Intensive comprehensive aphasia programmes (ICAPs) deliver intensive aphasia rehabilitation via a cohort approach, aligning with the World Health Organization's (WHO) International Classification for Functioning, Disability and Health (ICF). ICAPs are an effective treatment approach for aphasia rehabilitation, and their implementation within healthcare settings is currently being investigated. However, there are challenges associated with selecting and tailoring evidence-based treatments for delivery within ICAPs and supportive processes for selecting and tailoring therapy are required. To address this challenge, structured and collaborative clinical planning has been incorporated as a key element of one modified ICAP (mICAP), the Comprehensive, High-dose Aphasia Treatment (CHAT) programme. CHAT provides 50 h of personalized, goal-directed therapy for language impairment and function across 8 weeks. Our current understanding of how clinical planning is conducted for this programme is limited.
(1) To identify and define the individual tasks performed as part of a structured, collaborative clinical planning process for CHAT and its telerehabilitation counterpart TeleCHAT; and (2) to understand speech pathologists’ perspectives of the key components, roles and resources for clinical planning.
A mixed methods hierarchical task analysis (HTA) approach was utilized to analyse observations of 10 goal-setting sessions and planning discussions of 13 patients across two CHAT and TeleCHAT cohorts. Focus groups and interviews with seven speech pathologists and two speech pathology leaders involved in delivering or supporting the delivery of the programmes were also conducted. Clinical planning tasks, personnel involved and resources used were iteratively built into a task analysis framework. Perspectives on the key elements of clinical planning were obtained and analysed using deductive qualitative content analysis.
Seven clinical planning tasks, comprising 25 subtasks, were identified across CHAT and TeleCHAT: assessment and analysis, goal-setting, an initial planning meeting, scheduling and coordination, resource preparation, a midway planning meeting, and planning throughout therapy. One additional task was identified for TeleCHAT: identify and prepare technology. Identifying appropriate patients for CHAT and TeleCHAT was considered a precursor to clinical planning. Each clinical planning task was perceived as essential for its success.

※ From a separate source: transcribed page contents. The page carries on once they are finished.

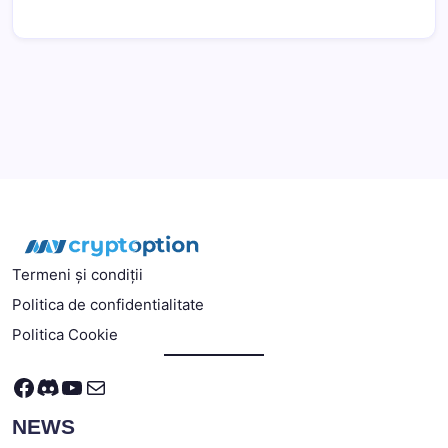
Termeni și condiții
Politica de confidentialitate
Politica Cookie
Facebook
Discord
YouTube
Mail
NEWS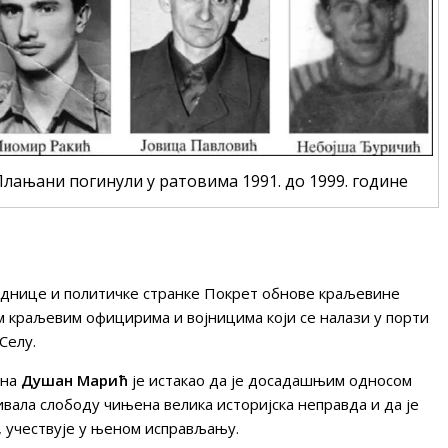
Плањани погинули у ратовима 1991. до 1999. године
еднице и политичке странке Покрет обнове краљевине
м краљевим официрима и војницима који се налази у порти
Селу.
ана
Душан Марић
је истакао да је досадашњим односом
ивала слободу чињена велика историјска неправда и да је
, учествује у њеном исправљању.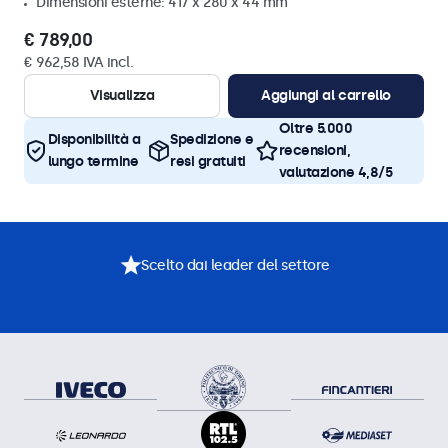
Dimensioni esterne: 417 x 280 x 44 mm
€ 789,00
€ 962,58 IVA incl.
Visualizza
Aggiungi al carrello
Oltre 5.000
Disponibilità a
Spedizione e
recensioni,
lungo termine
resi gratuiti
valutazione 4,8/5
Scelto dai leader del settore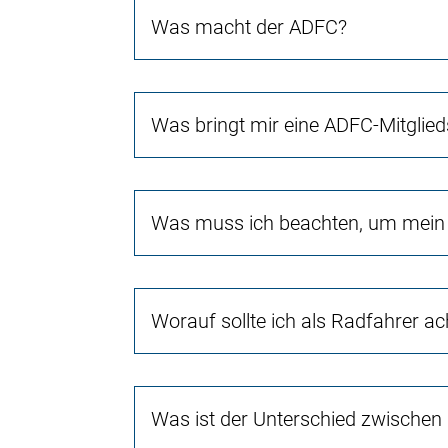
Was macht der ADFC?
Was bringt mir eine ADFC-Mitglied
Was muss ich beachten, um mein 
Worauf sollte ich als Radfahrer a
Was ist der Unterschied zwischen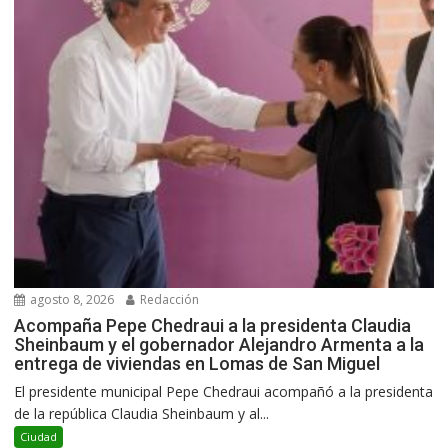
agosto 8, 2026
Redacción
Acompaña Pepe Chedraui a la presidenta Claudia
Sheinbaum y el gobernador Alejandro Armenta a la
entrega de viviendas en Lomas de San Miguel
El presidente municipal Pepe Chedraui acompañó a la presidenta
de la república Claudia Sheinbaum y al...
Ciudad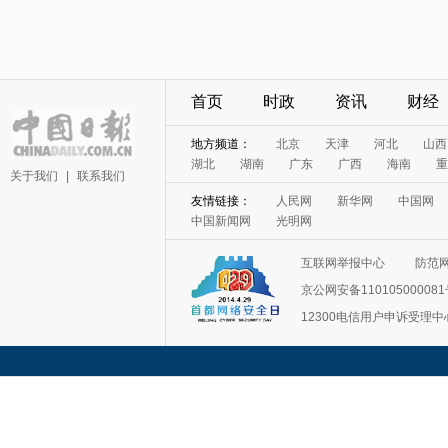
首页
时政
资讯
财经
地方频道：
北京
天津
河北
山西
湖北
湖南
广东
广西
海南
重
关于我们
|
联系我们
友情链接：
人民网
新华网
中国网
中国新闻网
光明网
互联网举报中心
防范
京公网安备11010500008
12300电信用户申诉受理中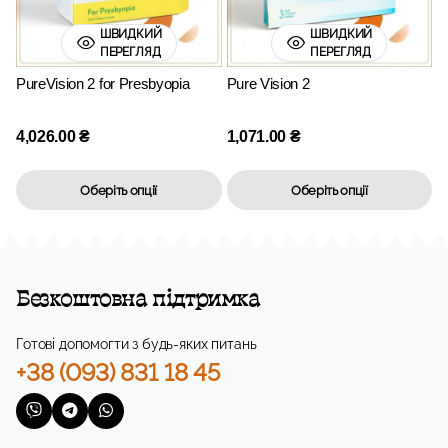
ШВИДКИЙ
ШВИДКИЙ
ПЕРЕГЛЯД
ПЕРЕГЛЯД
PureVision 2 for Presbyopia
Pure Vision 2
4,026.00
₴
1,071.00
₴
Оберіть опції
Оберіть опції
Безкоштовна підтримка
Готові допомогти з будь-яких питань
+38 (093) 831 18 45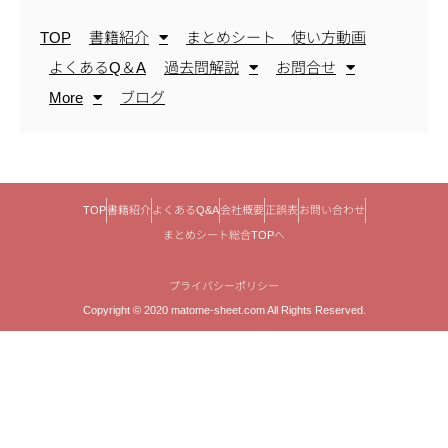
TOP
書籍紹介
まとめシート 使い方動画
よくあるQ＆A
過去問解説
お問合せ
More
ブログ
TOP
書籍紹介
よくあるQ&A
会社概要
正誤表
お問い合わせ
まとめシート総合TOPへ
プライバシーポリシー
Copyright © 2020 matome-sheet.com All Rights Reserved.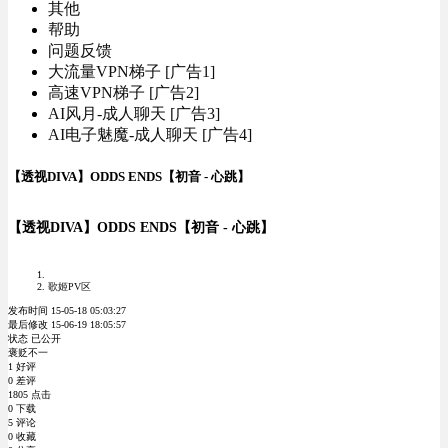
其他
帮助
问题反馈
大流量VPN梯子 [广告1]
高速VPN梯子 [广告2]
AI风月-成人聊天 [广告3]
AI电子魅魔-成人聊天 [广告4]
【透视DIVA】ODDS ENDS【初音 - 心跳】
【透视DIVA】ODDS ENDS【初音 - 心跳】
歌姬PV区
发布时间 15-05-18 05:03:27
最后修改 15-06-19 18:05:57
状态 已公开
褒贬不一
1 好评
0 差评
1805 点击
0 下载
5 评论
0 收藏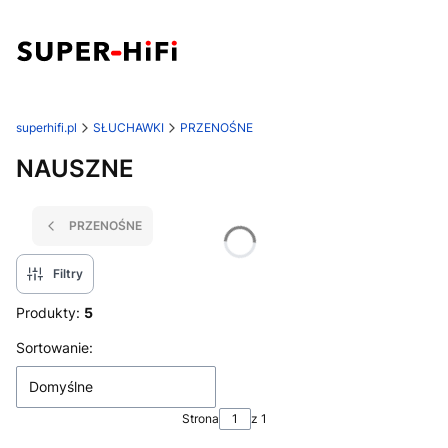
superhifi.pl
SŁUCHAWKI
PRZENOŚNE
NAUSZNE
PRZENOŚNE
Filtry
Produkty:
5
Lista produktów
Sortowanie:
Domyślne
Strona
z 1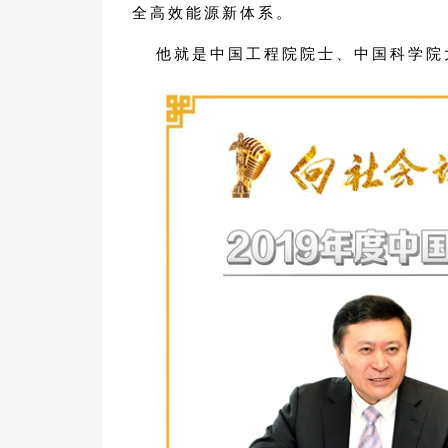
全高效能源新体系。
他就是中国工程院院士、中国科学院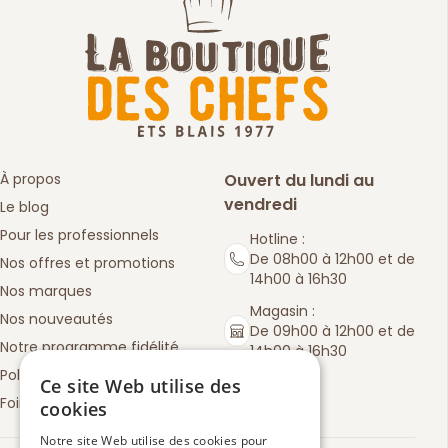
À propos
Ouvert du lundi au
vendredi
Le blog
Pour les professionnels
Hotline :
De 08h00 à 12h00 et de
Nos offres et promotions
14h00 à 16h30
Nos marques
Magasin :
Nos nouveautés
De 09h00 à 12h00 et de
Notre programme fidélité
14h00 à 16h30
Politique de retours
Ce site Web utilise des
Foire aux questions
cookies
Notre site Web utilise des cookies pour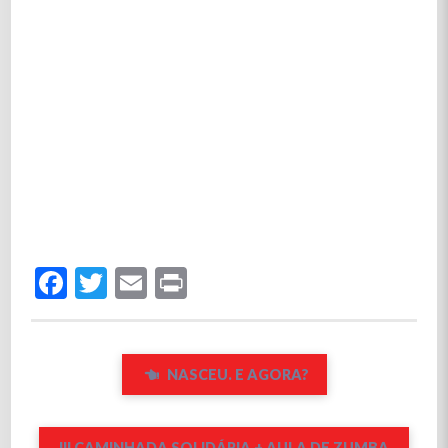
Facebook
Twitter
Email
Print
NASCEU. E AGORA?
III CAMINHADA SOLIDÁRIA + AULA DE ZUMBA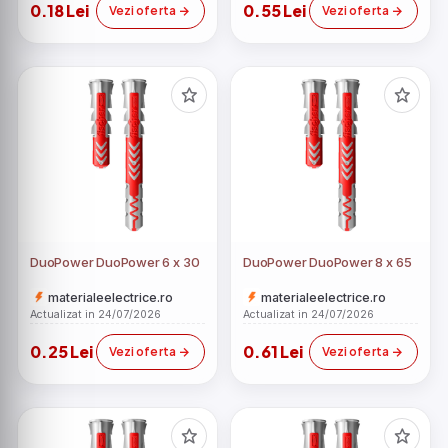
0.18 Lei
0.55 Lei
Vezi oferta
Vezi oferta
DuoPower DuoPower 6 x 30
DuoPower DuoPower 8 x 65
materialeelectrice.ro
materialeelectrice.ro
Actualizat in 24/07/2026
Actualizat in 24/07/2026
0.25 Lei
0.61 Lei
Vezi oferta
Vezi oferta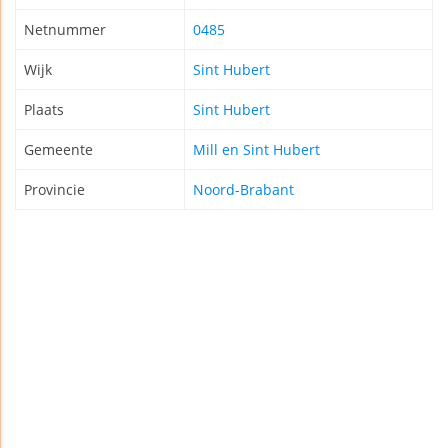
Netnummer
0485
Wijk
Sint Hubert
Plaats
Sint Hubert
Gemeente
Mill en Sint Hubert
Provincie
Noord-Brabant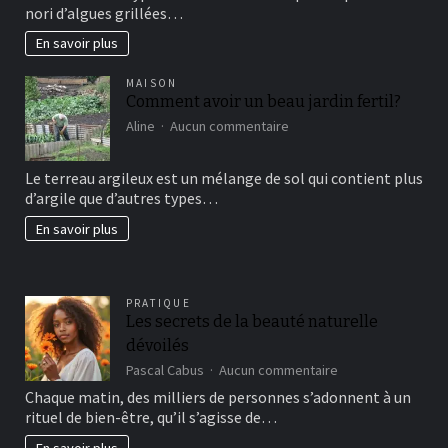
nori d’algues grillées…
connaissez?
En savoir plus
MAISON
Comment avoir un beau jardin fertil?
sur
Aline
Aucun commentaire
Comment
avoir
Le terreau argileux est un mélange de sol qui contient plus
un
d’argile que d’autres types…
beau
jardin
En savoir plus
fertil?
PRATIQUE
Les secrets de la beauté naturelle
dévoilés
sur
Pascal Cabus
Aucun commentaire
Les
Chaque matin, des milliers de personnes s’adonnent à un
secrets
rituel de bien-être, qu’il s’agisse de…
de
la
En savoir plus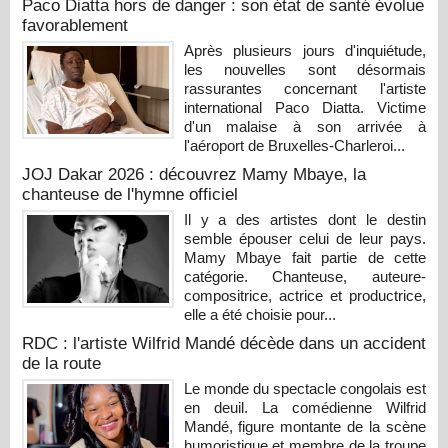
Paco Diatta hors de danger : son état de santé évolue
favorablement
Après plusieurs jours d'inquiétude,
les nouvelles sont désormais
rassurantes concernant l'artiste
international Paco Diatta. Victime
d'un malaise à son arrivée à
l'aéroport de Bruxelles-Charleroi...
JOJ Dakar 2026 : découvrez Mamy Mbaye, la
chanteuse de l'hymne officiel
Il y a des artistes dont le destin
semble épouser celui de leur pays.
Mamy Mbaye fait partie de cette
catégorie. Chanteuse, auteure-
compositrice, actrice et productrice,
elle a été choisie pour...
RDC : l'artiste Wilfrid Mandé décède dans un accident
de la route
Le monde du spectacle congolais est
en deuil. La comédienne Wilfrid
Mandé, figure montante de la scène
humoristique et membre de la troupe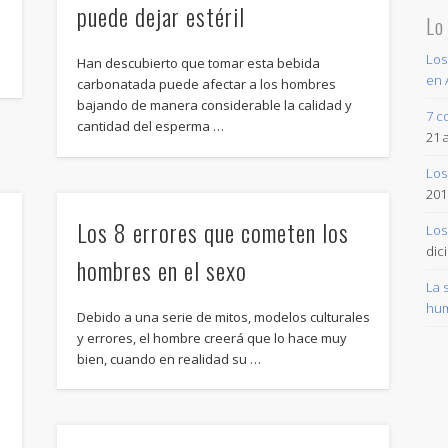
puede dejar estéril
Lo
Los
Han descubierto que tomar esta bebida
en 
carbonatada puede afectar a los hombres
bajando de manera considerable la calidad y
7 c
cantidad del esperma …
21 
Los
201
Los 8 errores que cometen los
Los
dic
hombres en el sexo
La 
hum
Debido a una serie de mitos, modelos culturales
y errores, el hombre creerá que lo hace muy
bien, cuando en realidad su …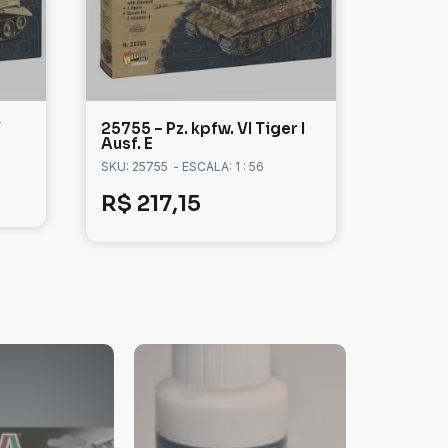
V
25755 – Pz. kpfw. VI Tiger I
Ausf. E
SKU: 25755
- ESCALA: 1 : 56
R$
217,15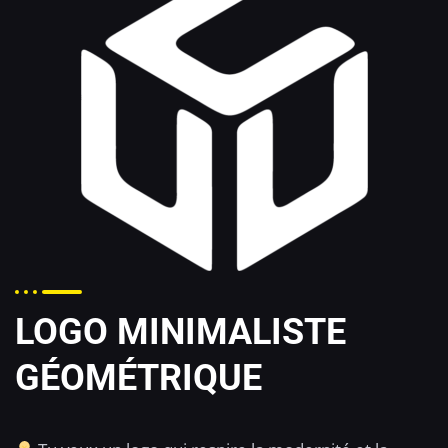
LOGO MINIMALISTE
GÉOMÉTRIQUE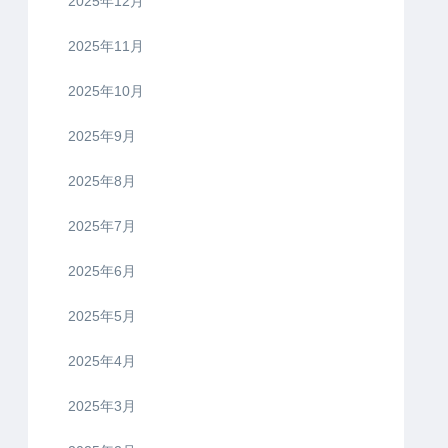
2025年12月
2025年11月
2025年10月
2025年9月
2025年8月
2025年7月
2025年6月
2025年5月
2025年4月
2025年3月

The involvement of both clinical and research teams and access to resources to structure clinical planning tasks were also described as key elements.
Clinical planning is a central component of CHAT and TeleCHAT, involving a number of multifaceted processes. Understanding how clinical planning is executed in practice is the first step towards implementing ICAPs and mICAPs such as CHAT and TeleCHAT in other settings. Understanding the factors that influence the implementation of the clinical planning process is needed to further inform this translation.